QUEENSLAND Premier Anna Bligh has spent the past week -- and will spend many more weeks -- rushing about putting out bushfires as her Labor government is enveloped in a smoke haze of corruption allegations. Bligh's problem is that she inherited the mess from her predecessor Peter Beattie. No one has accused either Bligh or Beattie of being personally involved in any corrupt conduct at any stage.
The main concern centres on former ministers -- and, in some cases, their former staff members -- setting up as consultants and lobbyists offering, apparently, access to key ministers for an exorbitant fee.
Evidence has emerged that some have received as much as $1 million as a ``success fee'' charged to a client that won a government contract or attracted government support for a development project.
The issue was blown wide open on Tuesday night when corruption buster Tony Fitzgerald spoke at a function in Brisbane marking 20 years since he delivered his landmark report on police and political corruption in Queensland. Fitzgerald said a lack of political will had seen the push for reform that ensures corrupt practices are kept out of public administration stall on Beattie's watch.
Beattie, speaking from Los Angeles, where he is engaged as a $450,000-a-year Queensland trade commissioner, was quick to deny any laxness on the part of his government. But Fitzgerald's comments were pointed, saying that after Beattie won government in 1998, ``much of the willingness to confront Queensland's dark past had been lost and with it the momentum for reform''.
And then came the bombshell: ``Ethics are always tested by incumbency. Secrecy was re-established by sham claims that voluminous documents were `cabinet in-confidence'. Access can now be purchased, patronage is dispensed, mates and supporters are appointed, and retired politicians exploit their political connections to obtain `success fees' for deals between business and government.
``Greed, power and opportunity in combination provide an almost irresistible temptation for many which can only be countered by the near-certainty of exposure and severe punishment.'' Fitzgerald also made it clear he was stung by Beattie's attitude towards former National Party premier Joh Bjelke-Petersen.

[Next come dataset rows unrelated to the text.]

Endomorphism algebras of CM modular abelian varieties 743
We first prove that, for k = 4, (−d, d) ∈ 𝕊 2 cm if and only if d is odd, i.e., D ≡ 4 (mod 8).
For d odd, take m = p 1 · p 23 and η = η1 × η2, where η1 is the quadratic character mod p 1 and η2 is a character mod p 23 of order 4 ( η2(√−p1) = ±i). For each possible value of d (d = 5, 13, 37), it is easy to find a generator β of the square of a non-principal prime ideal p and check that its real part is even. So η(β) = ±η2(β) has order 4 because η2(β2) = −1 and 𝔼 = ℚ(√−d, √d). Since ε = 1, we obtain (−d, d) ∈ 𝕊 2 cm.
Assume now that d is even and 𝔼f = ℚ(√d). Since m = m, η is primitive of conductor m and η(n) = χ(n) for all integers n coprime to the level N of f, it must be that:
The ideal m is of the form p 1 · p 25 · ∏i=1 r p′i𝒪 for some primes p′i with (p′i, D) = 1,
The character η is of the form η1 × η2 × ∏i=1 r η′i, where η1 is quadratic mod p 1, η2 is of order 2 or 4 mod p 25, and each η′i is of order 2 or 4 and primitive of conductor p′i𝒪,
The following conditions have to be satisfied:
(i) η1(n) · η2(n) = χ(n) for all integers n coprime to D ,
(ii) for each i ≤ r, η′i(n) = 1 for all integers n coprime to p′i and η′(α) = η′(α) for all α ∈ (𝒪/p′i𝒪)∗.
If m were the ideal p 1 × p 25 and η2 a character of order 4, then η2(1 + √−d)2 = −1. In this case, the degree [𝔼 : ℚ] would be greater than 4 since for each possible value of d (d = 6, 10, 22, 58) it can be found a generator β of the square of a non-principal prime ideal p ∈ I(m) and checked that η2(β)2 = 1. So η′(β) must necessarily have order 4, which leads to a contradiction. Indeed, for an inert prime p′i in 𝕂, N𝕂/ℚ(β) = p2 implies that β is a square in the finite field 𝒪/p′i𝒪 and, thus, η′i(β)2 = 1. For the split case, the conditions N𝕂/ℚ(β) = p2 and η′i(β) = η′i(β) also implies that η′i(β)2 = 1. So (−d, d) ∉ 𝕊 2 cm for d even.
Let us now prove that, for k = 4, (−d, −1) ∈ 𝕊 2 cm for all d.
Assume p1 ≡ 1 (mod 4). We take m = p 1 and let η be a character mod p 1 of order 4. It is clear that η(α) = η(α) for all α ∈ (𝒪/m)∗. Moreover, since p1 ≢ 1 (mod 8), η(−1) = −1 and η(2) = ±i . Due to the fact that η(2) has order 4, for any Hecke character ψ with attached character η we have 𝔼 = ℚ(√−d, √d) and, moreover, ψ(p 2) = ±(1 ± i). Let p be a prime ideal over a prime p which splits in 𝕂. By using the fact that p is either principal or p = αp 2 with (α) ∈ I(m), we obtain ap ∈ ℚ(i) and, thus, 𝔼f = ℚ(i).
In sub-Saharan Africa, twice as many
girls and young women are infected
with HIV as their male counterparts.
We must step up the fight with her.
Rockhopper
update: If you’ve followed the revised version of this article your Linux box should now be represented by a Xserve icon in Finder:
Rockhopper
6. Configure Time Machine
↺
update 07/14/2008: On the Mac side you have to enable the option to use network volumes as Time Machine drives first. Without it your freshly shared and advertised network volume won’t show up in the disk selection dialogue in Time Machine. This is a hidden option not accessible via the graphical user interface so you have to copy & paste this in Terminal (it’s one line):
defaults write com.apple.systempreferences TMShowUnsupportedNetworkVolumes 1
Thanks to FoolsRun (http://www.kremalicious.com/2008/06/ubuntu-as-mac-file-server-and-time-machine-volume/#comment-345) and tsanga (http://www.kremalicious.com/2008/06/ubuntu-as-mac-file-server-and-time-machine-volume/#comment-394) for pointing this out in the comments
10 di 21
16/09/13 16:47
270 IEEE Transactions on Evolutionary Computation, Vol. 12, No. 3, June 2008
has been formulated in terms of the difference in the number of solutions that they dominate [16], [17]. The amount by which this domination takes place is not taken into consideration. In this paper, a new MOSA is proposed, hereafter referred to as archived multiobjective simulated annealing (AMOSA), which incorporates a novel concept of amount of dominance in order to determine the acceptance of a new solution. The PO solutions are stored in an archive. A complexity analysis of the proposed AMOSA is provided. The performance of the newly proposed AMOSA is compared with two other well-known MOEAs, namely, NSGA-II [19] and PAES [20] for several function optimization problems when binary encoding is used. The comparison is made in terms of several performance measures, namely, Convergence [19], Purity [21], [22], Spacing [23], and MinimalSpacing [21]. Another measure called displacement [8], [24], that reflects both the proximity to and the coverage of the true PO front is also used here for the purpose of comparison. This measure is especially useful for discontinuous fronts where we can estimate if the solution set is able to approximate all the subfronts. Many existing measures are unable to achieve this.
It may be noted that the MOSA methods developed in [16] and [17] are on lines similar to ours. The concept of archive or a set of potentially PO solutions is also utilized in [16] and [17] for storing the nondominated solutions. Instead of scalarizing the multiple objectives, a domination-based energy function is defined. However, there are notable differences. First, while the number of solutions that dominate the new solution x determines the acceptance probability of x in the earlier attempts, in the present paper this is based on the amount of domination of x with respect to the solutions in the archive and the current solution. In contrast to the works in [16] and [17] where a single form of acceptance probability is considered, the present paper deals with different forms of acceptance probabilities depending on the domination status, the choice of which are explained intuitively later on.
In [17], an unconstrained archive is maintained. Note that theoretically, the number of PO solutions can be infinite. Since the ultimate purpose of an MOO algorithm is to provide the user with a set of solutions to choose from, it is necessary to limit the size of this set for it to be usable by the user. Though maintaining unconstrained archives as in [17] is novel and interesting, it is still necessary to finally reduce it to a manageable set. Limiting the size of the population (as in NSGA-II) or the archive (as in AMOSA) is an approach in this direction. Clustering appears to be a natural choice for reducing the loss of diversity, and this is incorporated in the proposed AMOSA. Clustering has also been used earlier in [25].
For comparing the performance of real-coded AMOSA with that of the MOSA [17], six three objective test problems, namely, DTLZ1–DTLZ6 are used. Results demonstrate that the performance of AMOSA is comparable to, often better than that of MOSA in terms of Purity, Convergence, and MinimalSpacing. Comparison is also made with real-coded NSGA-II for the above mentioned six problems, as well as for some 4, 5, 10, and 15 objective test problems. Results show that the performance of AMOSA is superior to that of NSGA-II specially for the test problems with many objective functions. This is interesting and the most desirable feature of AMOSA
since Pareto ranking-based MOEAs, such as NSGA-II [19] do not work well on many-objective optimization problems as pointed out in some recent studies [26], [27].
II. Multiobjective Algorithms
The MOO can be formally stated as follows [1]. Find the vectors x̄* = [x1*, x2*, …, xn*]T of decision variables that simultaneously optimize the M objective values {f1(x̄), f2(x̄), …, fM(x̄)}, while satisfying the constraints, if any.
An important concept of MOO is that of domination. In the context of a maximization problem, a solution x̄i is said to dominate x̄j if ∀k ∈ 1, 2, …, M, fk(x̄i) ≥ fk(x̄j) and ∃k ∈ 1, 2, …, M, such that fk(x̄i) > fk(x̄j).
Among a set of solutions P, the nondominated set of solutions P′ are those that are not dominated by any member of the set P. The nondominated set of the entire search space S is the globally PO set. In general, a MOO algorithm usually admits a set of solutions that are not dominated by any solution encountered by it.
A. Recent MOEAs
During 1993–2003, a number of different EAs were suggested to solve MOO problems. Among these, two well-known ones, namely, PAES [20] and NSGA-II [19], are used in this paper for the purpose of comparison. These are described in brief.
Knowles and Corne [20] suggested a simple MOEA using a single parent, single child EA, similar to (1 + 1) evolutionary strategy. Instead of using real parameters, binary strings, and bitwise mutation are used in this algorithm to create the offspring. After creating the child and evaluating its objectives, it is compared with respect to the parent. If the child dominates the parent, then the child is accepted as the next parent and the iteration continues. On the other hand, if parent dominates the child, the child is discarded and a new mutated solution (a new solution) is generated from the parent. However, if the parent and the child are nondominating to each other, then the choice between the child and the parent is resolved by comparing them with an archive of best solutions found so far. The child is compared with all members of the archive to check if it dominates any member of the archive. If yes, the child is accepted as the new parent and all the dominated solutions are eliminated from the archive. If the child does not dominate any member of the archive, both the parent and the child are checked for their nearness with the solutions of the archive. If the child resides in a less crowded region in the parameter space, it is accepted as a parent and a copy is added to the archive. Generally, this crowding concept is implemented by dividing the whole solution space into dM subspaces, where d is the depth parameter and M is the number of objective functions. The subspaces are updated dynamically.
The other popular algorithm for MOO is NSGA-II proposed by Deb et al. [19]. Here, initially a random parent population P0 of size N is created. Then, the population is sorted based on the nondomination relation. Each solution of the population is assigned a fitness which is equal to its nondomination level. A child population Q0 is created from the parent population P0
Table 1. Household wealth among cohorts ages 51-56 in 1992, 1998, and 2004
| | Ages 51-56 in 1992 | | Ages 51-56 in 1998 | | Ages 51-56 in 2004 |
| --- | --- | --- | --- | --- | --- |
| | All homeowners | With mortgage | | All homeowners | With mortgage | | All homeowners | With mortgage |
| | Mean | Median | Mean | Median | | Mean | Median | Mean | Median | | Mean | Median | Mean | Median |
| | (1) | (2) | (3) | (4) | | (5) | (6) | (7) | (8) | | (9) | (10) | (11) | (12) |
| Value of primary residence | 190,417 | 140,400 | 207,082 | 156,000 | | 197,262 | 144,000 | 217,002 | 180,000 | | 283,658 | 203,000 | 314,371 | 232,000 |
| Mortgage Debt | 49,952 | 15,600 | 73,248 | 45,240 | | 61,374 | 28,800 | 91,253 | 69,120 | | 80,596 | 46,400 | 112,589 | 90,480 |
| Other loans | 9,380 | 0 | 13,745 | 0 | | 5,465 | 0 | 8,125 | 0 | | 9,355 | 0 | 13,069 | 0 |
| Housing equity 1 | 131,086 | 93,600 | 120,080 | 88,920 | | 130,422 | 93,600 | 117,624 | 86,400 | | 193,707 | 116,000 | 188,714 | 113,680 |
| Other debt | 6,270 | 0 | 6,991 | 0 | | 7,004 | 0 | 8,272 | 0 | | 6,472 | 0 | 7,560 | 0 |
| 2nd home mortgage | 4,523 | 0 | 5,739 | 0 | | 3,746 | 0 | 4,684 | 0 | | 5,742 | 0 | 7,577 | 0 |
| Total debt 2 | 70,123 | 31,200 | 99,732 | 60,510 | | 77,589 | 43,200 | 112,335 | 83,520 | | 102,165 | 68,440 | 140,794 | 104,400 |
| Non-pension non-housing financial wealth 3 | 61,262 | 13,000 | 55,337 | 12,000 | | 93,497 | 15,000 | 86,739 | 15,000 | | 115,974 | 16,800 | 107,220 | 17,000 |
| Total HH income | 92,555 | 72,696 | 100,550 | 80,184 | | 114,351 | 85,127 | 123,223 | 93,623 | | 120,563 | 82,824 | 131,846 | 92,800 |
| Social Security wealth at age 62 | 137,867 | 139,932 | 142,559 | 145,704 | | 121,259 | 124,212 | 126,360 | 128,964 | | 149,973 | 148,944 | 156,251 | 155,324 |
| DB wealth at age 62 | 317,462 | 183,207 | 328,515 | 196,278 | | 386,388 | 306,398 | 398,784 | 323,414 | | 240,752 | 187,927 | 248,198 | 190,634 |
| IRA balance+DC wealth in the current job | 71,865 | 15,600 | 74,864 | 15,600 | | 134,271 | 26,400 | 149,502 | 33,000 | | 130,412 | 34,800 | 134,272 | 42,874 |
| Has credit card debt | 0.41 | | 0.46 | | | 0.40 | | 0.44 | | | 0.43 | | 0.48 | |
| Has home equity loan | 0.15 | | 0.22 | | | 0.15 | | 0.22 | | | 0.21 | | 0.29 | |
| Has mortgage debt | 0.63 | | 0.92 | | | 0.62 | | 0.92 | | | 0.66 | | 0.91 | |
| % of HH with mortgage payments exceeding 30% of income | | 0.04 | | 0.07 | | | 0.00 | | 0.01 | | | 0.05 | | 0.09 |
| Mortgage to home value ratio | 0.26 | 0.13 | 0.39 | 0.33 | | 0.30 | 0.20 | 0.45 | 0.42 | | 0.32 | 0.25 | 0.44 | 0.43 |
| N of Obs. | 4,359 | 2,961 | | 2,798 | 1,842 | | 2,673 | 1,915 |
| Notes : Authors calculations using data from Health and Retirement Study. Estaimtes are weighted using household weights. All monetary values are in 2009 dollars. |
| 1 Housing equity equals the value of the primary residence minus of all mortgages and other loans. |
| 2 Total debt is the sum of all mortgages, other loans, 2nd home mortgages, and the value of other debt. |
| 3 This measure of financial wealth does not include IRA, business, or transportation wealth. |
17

The two had a serious falling out about it, and Fitzgerald says it was events surrounding the ``Joh forgiveness'' that finally forced him to pack up and move to Sydney with his family. His view was that Beattie had neither the mandate nor the right to forgive Bjelke-Petersen for the decades of police and political corruption that he allowed and enabled to flourish, and he certainly had no right to suggest to Queenslanders that it should all be ``put behind us'' because ``Joh did do some good things in government in Queensland''.
So Bligh is left to clean up the mess, with property developers coming out of the woodwork alleging they were unfairly treated by the Beattie administration because of the favouritism shown to companies who engaged Labor mates as consultants.
The issue has the potential to tear her government apart, particularly as her administration has been plummeting in the polls in recent months and a cynical public is sniffing the breeze and concluding all is not as it should be with Bligh's mob.
With two former Beattie government ministers -- Merri Rose and Gordon Nuttall -- jailed in recent times, it is becoming increasing difficult for Bligh to placate her constituency with shallow responses such as, ``I will release a green paper for discussion aimed at eradicating success fees for lobbyists.''
Duck-shoving difficult issues to some inquiry was a favourite Beattie ploy when faced with a potential disaster, but that track is too well worn to now be attractive.